**PROBLEM STATEMENT**
Reproduce every record below exactly, without the pictures.

Stored data:
___

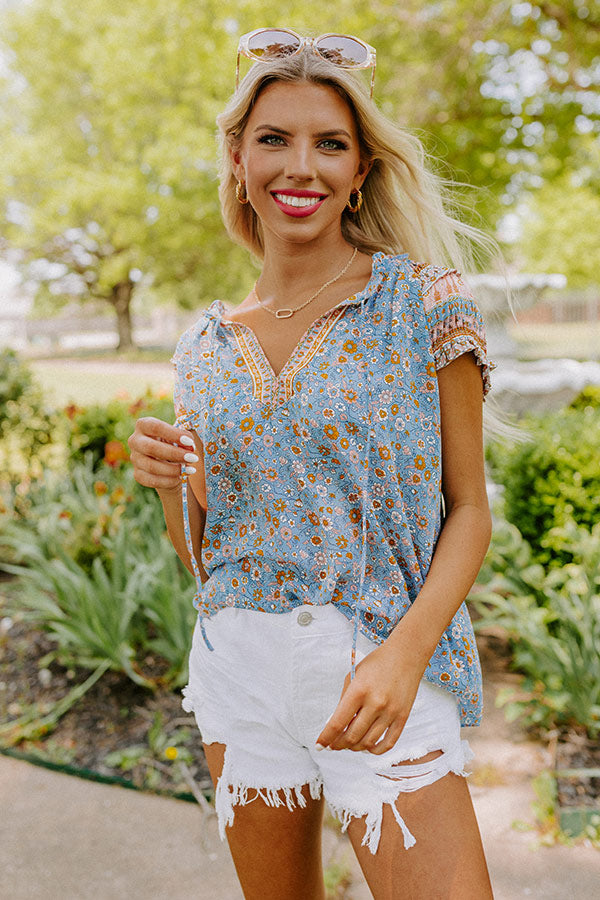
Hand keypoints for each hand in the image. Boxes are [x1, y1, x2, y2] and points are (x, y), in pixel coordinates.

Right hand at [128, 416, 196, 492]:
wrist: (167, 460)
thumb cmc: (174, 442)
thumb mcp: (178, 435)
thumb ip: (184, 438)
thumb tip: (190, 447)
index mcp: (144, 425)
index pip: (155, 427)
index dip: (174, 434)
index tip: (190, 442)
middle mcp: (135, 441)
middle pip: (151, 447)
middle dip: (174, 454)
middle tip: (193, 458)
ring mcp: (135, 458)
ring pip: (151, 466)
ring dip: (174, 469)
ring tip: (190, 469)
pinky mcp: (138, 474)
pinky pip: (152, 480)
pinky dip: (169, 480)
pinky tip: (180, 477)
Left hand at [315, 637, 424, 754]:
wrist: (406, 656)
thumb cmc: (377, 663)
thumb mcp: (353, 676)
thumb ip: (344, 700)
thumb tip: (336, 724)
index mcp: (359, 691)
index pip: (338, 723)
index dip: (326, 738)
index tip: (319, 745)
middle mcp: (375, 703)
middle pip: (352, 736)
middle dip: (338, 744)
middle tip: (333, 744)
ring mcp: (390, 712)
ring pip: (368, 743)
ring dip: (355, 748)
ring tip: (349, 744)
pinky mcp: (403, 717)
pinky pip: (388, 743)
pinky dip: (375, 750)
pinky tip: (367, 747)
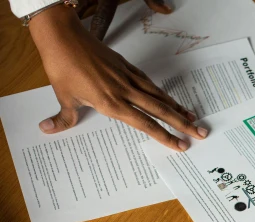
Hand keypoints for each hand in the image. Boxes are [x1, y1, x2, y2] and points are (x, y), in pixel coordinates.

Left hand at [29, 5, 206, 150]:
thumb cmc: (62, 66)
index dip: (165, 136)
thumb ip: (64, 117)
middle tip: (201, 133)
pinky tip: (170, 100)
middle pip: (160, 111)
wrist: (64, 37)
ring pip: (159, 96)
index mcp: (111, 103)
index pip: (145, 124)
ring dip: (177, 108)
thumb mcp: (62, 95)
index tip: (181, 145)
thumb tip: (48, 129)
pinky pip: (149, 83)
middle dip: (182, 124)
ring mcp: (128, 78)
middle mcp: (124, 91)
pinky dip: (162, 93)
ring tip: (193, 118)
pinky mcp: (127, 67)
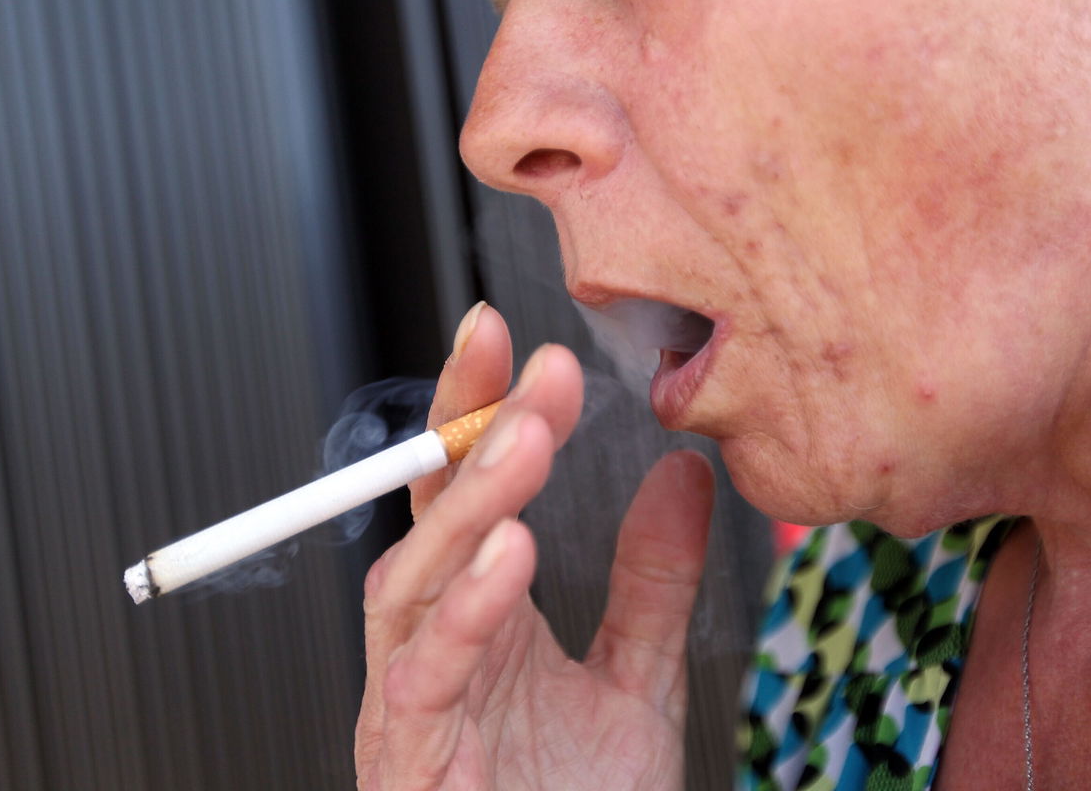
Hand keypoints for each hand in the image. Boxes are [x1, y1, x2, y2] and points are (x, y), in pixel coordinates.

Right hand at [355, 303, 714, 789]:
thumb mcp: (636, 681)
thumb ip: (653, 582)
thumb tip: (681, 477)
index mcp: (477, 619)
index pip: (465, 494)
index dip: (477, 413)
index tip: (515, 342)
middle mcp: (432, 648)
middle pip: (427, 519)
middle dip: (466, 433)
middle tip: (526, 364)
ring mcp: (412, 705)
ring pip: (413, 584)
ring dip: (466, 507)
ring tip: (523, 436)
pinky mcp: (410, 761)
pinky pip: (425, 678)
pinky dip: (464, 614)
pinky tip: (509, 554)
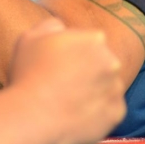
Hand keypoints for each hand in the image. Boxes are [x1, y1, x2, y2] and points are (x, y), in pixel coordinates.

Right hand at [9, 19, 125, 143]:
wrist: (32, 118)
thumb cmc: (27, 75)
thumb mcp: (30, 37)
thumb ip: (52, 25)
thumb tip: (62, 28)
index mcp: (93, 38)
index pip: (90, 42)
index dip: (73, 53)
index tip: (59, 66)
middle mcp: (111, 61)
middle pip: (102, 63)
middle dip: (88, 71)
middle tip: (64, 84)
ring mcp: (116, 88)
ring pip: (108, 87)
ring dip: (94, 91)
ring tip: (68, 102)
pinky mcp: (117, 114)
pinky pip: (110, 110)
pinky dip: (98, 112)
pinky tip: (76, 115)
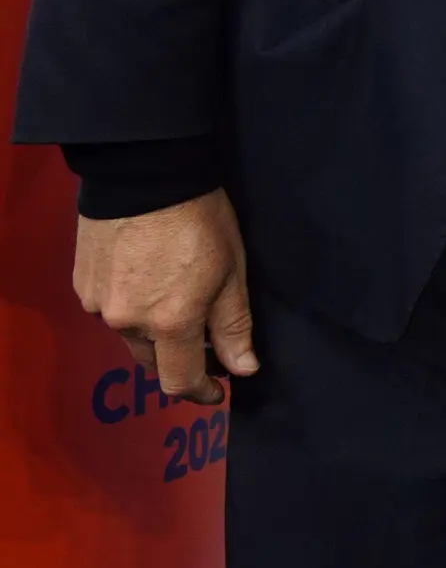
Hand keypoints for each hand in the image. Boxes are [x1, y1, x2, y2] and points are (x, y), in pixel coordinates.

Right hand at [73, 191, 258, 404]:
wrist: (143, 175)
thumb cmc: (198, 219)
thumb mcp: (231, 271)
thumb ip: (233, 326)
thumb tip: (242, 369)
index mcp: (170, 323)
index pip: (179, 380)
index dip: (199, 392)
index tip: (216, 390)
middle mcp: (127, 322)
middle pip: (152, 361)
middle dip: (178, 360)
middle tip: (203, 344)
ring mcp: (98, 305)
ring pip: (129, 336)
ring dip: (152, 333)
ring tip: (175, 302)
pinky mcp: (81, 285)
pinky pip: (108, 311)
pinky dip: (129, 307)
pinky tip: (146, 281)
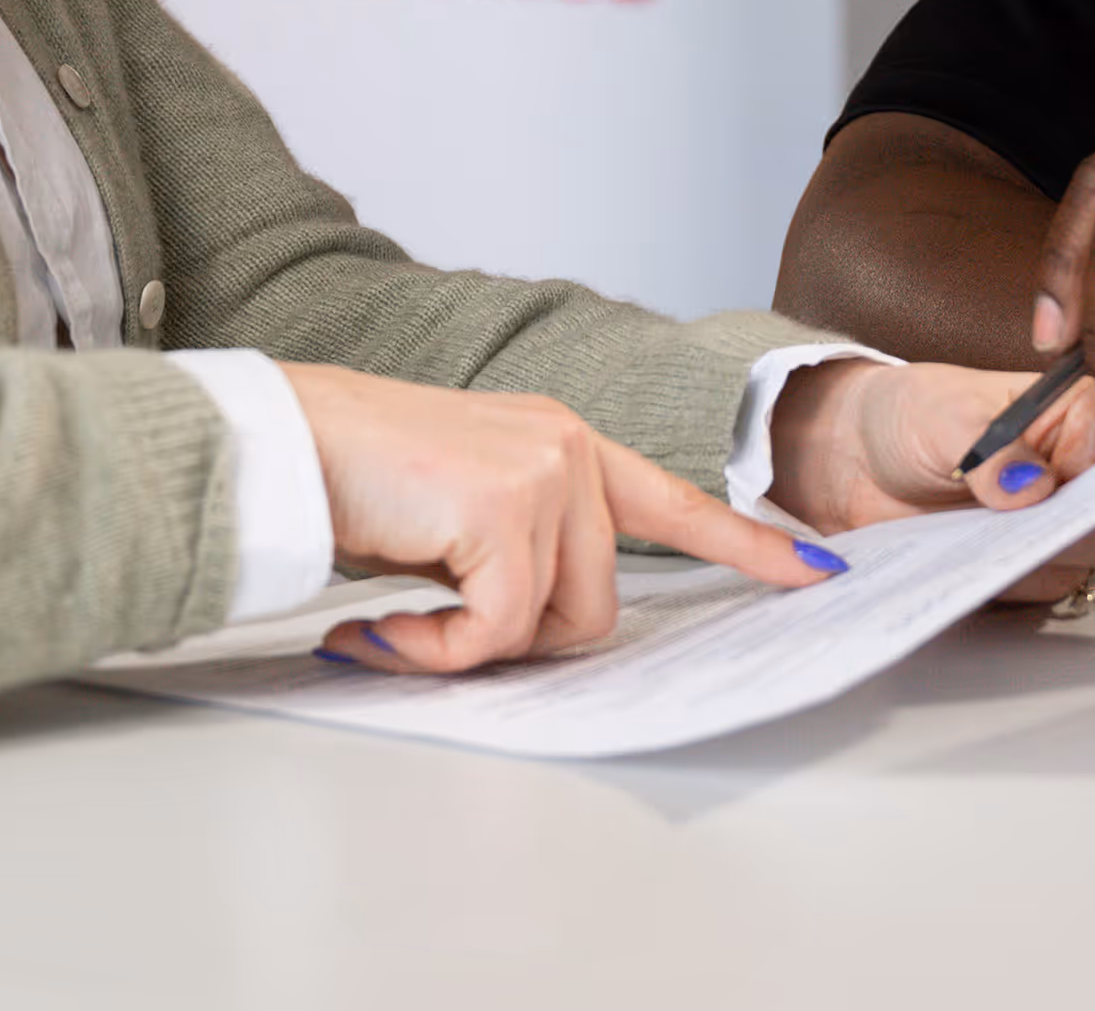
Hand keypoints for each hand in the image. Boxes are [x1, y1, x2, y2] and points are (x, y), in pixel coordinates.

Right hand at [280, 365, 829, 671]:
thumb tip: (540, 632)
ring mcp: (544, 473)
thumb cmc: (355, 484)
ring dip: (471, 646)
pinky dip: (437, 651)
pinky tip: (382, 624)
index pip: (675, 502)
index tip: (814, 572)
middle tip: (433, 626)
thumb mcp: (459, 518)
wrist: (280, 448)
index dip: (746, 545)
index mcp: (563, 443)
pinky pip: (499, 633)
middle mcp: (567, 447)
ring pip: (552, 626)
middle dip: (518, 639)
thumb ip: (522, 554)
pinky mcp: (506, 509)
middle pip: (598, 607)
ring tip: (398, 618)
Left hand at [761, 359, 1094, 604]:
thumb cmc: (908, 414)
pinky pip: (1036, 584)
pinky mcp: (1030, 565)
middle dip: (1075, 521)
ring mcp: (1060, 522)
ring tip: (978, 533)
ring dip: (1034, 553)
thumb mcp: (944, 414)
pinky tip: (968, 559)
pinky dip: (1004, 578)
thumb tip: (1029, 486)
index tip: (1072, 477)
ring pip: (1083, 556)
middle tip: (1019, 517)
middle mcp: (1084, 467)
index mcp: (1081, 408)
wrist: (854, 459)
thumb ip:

___

**SOLUTION TO THIS PROBLEM**
Hand keypoints for each hand in the image. Boxes are [x1, y1, x2, y2] and points are (x, y), in pixel coordinates.

Right hand at [128, 416, 196, 492]:
wrist: (167, 460)
thumb cmc: (174, 442)
thumb mcp: (178, 435)
thumb ip: (184, 438)
thumb tip: (190, 447)
index mcp: (144, 425)
index pip: (155, 427)
index dip: (174, 434)
index tip: (190, 442)
middle mcp: (135, 441)
middle pip: (151, 447)
middle dip: (174, 454)
middle tip: (193, 458)
ring mcp: (135, 458)
ring pip: (151, 466)
ring dip: (174, 469)
ring tip: (190, 469)
pinky mcp: (138, 474)
pinky pip: (152, 480)
pinky dip: (169, 480)
pinky tip: (180, 477)
Left hand at [315, 637, 424, 754]:
wrist: (406, 656)
thumb cmc: (377, 663)
thumb mcp: (353, 676)
thumb ip: (344, 700)
thumb tip: (336, 724)
index mcp: (359, 691)
index pip: (338, 723)
index dip: (326, 738)
index tip: (319, 745)
middle mcp: (375, 703)
middle pip: (352, 736)
middle dip: (338, 744)
middle tip: (333, 744)
ring mcp: (390, 712)
ring pip: (368, 743)
ring dip: (355, 748)
ring tip: (349, 744)
pinky mcp: (403, 717)
pinky pip: (388, 743)
pinky dip: (375, 750)
pinky tip: (367, 747)
Hand keypoints for each hand in the image. Boxes are [x1, y1, x2, y2] and points are (x, y), in pixel coordinates.

Left hand at [29, 5, 206, 150]:
thumb cmc: (62, 66)
index dip: (165, 136)
thumb ip: (64, 117)
middle tip: (201, 133)
pinky tip: (170, 100)
middle pip: (160, 111)
wrist: (64, 37)
ring pip: (159, 96)
index mcp: (111, 103)
index pip: (145, 124)
ring dip: (177, 108)
thumb mcp: (62, 95)
index tip: (181, 145)
thumb tip: (48, 129)
pinky pip: (149, 83)
middle dip: (182, 124)
ring mcp: (128, 78)
middle mcp: (124, 91)
pinky dip: (162, 93)
ring tip: (193, 118)
pinky mcp: (127, 67)
Hand keypoints for each hand in the image. Boxes are [x1, y1, x2, y2] and points are (x, y), in pixel coordinates.

Right hand at [355, 303, 714, 789]:
thumb mcp: (636, 681)
thumb ip: (653, 582)
thumb tip: (681, 477)
index mcp: (477, 619)
index pip: (465, 494)
index dip: (477, 413)
index tip: (515, 342)
middle mcp: (432, 648)
middle pip: (427, 519)
middle dip: (466, 433)
middle tip: (526, 364)
ring mcp: (412, 705)
ring pip: (413, 584)
ring dip: (466, 507)
ring tip: (523, 436)
pinky mcp: (410, 761)
pinky pip: (425, 678)
pinky dip: (464, 614)
pinky tip: (509, 554)
Hand keypoints for each hand in the image. Boxes are [x1, y1, x2, y2] and points are (x, y), in pixel coordinates.

Right hand at [9, 19, 125, 143]:
wrist: (32, 118)
thumb cmc: (27, 75)
thumb mcp: (30, 37)
thumb ip: (52, 25)
thumb tip: (62, 28)
index mcp: (93, 38)
index pip: (90, 42)
index dip: (73, 53)
index tip: (59, 66)
middle mcp: (111, 61)
middle pip: (102, 63)
middle dip: (88, 71)
middle tip: (64, 84)
ring mcp: (116, 88)
ring pip: (108, 87)
ring dip: (94, 91)
ring tip: (68, 102)
pinky mcp: (117, 114)
pinky pip: (110, 110)
pinky dip: (98, 112)
pinky tip: (76, 115)
Hand keypoints for each hand in the image. Boxes are [x1, y1, x2, y2] and points are (x, y), in pixel coordinates.

Right hand at [73, 191, 258, 404]:
wrist: (143, 175)
thumb cmc: (198, 219)
thumb mcp: (231, 271)
thumb ip: (233, 326)
thumb tip: (242, 369)
index mcp: (170, 323)
index pip: (179, 380)
index dip: (199, 392)
index tip: (216, 390)
middle mcp: (127, 322)
middle pip: (152, 361)
middle dip: (178, 360)
middle tip: (203, 344)
ring mcp: (98, 305)
ring pip: (129, 336)
ring dip: (152, 333)
ring tip: (175, 302)
pinky mcp: (81, 285)
pinky pip: (108, 311)
pinky dip: (129, 307)
pinky tip: (146, 281)
Hand keypoints for each hand in the image. Boxes are [x1, y1, x2, y2] and points are (x, y), in pixel coordinates.

Right hand at [280, 365, 829, 671]:
thumb tip: (540, 632)
ring mcp: (544, 473)
thumb cmc: (355, 484)
ring dip: (471, 646)
pinky dip: (437, 651)
pinky tip: (382, 624)
index pip: (675, 502)
index tip: (814, 572)
middle tip: (433, 626)
thumb mcp: (459, 518)
wrist: (280, 448)
index dip: (746, 545)
index mcp: (563, 443)
pinky pip: (499, 633)
middle mcp: (567, 447)
ring pip: (552, 626)
middle dip: (518, 639)
thumb ip: (522, 554)
pinky mcp: (506, 509)
middle pip: (598, 607)
ring tip: (398, 618)
Left hand at [761, 359, 1094, 604]:
thumb cmc: (908, 414)
pinky pip: (1036, 584)
pinky mcp: (1030, 565)
middle dip: (1075, 521)
ring mcp: (1060, 522)
ring tip: (978, 533)
ring dip: (1034, 553)
thumb mcp: (944, 414)
pinky tip: (968, 559)
pinky dip: (1004, 578)
thumb tip: (1029, 486)
index tip: (1072, 477)
ring pip: (1083, 556)
middle tip: (1019, 517)
middle mcp: (1084, 467)
index mcp: (1081, 408)
wrist: (854, 459)
thumb ip:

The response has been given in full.